Exercise details
The entries below must be repeated exactly. None may be skipped.

[Dataset entries]
--------
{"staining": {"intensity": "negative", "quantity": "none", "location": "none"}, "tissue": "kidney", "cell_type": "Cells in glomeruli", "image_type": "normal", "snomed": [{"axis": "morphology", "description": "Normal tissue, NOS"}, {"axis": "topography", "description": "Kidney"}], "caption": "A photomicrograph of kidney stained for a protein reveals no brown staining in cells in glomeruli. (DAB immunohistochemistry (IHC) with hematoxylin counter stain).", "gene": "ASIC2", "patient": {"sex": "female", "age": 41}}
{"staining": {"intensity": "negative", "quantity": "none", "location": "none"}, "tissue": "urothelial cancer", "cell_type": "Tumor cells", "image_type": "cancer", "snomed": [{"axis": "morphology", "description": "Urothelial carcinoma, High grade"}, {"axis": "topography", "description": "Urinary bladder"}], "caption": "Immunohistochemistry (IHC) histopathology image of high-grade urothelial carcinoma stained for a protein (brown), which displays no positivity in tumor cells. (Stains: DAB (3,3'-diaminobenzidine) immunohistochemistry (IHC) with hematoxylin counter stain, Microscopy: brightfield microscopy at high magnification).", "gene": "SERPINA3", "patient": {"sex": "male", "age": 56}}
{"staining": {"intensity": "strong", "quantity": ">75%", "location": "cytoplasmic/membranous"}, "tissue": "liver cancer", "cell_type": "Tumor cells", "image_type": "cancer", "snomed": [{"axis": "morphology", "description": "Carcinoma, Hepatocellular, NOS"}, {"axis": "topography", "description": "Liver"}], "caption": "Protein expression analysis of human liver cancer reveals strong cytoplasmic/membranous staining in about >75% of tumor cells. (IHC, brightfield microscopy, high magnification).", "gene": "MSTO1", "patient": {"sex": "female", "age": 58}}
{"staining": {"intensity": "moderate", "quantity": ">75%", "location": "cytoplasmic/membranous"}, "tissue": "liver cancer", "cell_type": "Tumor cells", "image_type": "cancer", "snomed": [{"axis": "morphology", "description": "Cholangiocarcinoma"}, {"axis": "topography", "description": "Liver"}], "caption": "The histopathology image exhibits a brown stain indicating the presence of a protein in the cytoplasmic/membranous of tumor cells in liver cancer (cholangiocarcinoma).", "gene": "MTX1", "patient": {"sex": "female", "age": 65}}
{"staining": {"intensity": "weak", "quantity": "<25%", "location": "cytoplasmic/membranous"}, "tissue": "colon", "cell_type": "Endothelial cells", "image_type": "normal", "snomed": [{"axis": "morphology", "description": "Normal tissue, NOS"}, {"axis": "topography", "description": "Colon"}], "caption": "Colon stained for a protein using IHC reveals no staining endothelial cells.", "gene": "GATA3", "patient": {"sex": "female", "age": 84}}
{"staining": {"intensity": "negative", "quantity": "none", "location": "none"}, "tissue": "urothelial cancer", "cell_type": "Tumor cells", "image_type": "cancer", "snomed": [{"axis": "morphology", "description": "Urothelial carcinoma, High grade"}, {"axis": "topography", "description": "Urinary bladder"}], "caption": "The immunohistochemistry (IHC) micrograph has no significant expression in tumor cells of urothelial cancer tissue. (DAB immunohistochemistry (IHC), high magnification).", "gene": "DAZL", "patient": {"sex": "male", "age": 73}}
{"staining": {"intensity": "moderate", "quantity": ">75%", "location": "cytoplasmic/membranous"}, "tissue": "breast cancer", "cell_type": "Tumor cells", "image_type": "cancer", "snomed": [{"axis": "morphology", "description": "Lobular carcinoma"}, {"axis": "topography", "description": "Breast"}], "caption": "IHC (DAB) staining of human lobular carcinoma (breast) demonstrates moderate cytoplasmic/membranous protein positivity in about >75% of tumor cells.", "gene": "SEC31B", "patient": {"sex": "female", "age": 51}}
--------
Task response
{"staining": {"intensity": "negative", "quantity": "none", "location": "none"}, "tissue": "kidney", "cell_type": "Cells in glomeruli", "image_type": "normal", "snomed": [{"axis": "morphology", "description": "Normal tissue, NOS"}, {"axis": "topography", "description": "Kidney"}], "caption": "A photomicrograph of kidney stained for a protein reveals no brown staining in cells in glomeruli. (DAB immunohistochemistry (IHC) with hematoxylin counter stain).", "gene": "ASIC2", "patient": {"sex": "female", "age": 41}}
{"staining": {"intensity": "negative", "quantity": "none", "location": "none"}, "tissue": "urothelial cancer", "cell_type": "Tumor cells", "image_type": "cancer", "snomed": [{"axis": "morphology", "description": "Urothelial carcinoma, High grade"}, {"axis": "topography", "description": "Urinary bladder"}], "caption": "Immunohistochemistry (IHC) histopathology image of high-grade urothelial carcinoma stained for a protein (brown), which displays no positivity in tumor cells. (Stains: DAB (3,3'-diaminobenzidine) immunohistochemistry (IHC) with hematoxylin counter stain, Microscopy: brightfield microscopy at high magnification).", "gene": "SERPINA3", "patient": {"sex": "male", "age": 56}}
{"staining": {"intensity": "strong", "quantity": ">75%", "location": "cytoplasmic/membranous"}, "tissue": "liver cancer", "cell_type": "Tumor cells", "image_type": "cancer", "snomed": [{"axis": "morphology", "description": "Carcinoma, Hepatocellular, NOS"}, {"axis": "topography", "description": "Liver"}], "caption": "Protein expression analysis of human liver cancer reveals strong cytoplasmic/membranous staining in about >75% of tumor cells. (IHC, brightfield microscopy, high magnification).", "gene": "MSTO1", "patient": {"sex": "female", "age": 58}}
{"staining": {"intensity": "moderate", "quantity": ">75%", "location": "cytoplasmic/membranous"}, "tissue": "liver cancer", "cell_type": "Tumor cells", "image_type": "cancer", "snomed": [{"axis": "morphology", "description": "Cholangiocarcinoma"}, {"axis": "topography", "description": "Liver"}], "caption": "The histopathology image exhibits a brown stain indicating the presence of a protein in the cytoplasmic/membranous of tumor cells in liver cancer (cholangiocarcinoma).", "gene": "MTX1", "patient": {"sex": "female", "age": 65}}
{"staining": {"intensity": "weak", "quantity": "<25%", "location": "cytoplasmic/membranous"}, "tissue": "colon", "cell_type": "Endothelial cells", "image_type": "normal", "snomed": [{"axis": "morphology", "description": "Normal tissue, NOS"}, {"axis": "topography", "description": "Colon"}], "caption": "Colon stained for a protein using IHC reveals no staining endothelial cells.", "gene": "GATA3", "patient": {"sex": "female", "age": 84}}
{"staining": {"intensity": "negative", "quantity": "none", "location": "none"}, "tissue": "urothelial cancer", "cell_type": "Tumor cells", "image_type": "cancer", "snomed": [{"axis": "morphology", "description": "Urothelial carcinoma, High grade"}, {"axis": "topography", "description": "Urinary bladder"}], "caption": "The immunohistochemistry (IHC) micrograph has no significant expression in tumor cells of urothelial cancer tissue. (DAB immunohistochemistry (IHC), high magnification).", "gene": "DAZL", "patient": {"sex": "male", "age": 73}}
{"staining": {"intensity": "moderate", "quantity": ">75%", "location": "cytoplasmic/membranous"}, "tissue": "breast cancer", "cell_type": "Tumor cells", "image_type": "cancer", "snomed": [{"axis": "morphology", "description": "Lobular carcinoma"}, {"axis": "topography", "description": "Breast"}], "caption": "IHC (DAB) staining of human lobular carcinoma (breast) demonstrates moderate cytoplasmic/membranous protein positivity in about >75% of tumor cells.", "gene": "SEC31B", "patient": {"sex": "female", "age": 51}}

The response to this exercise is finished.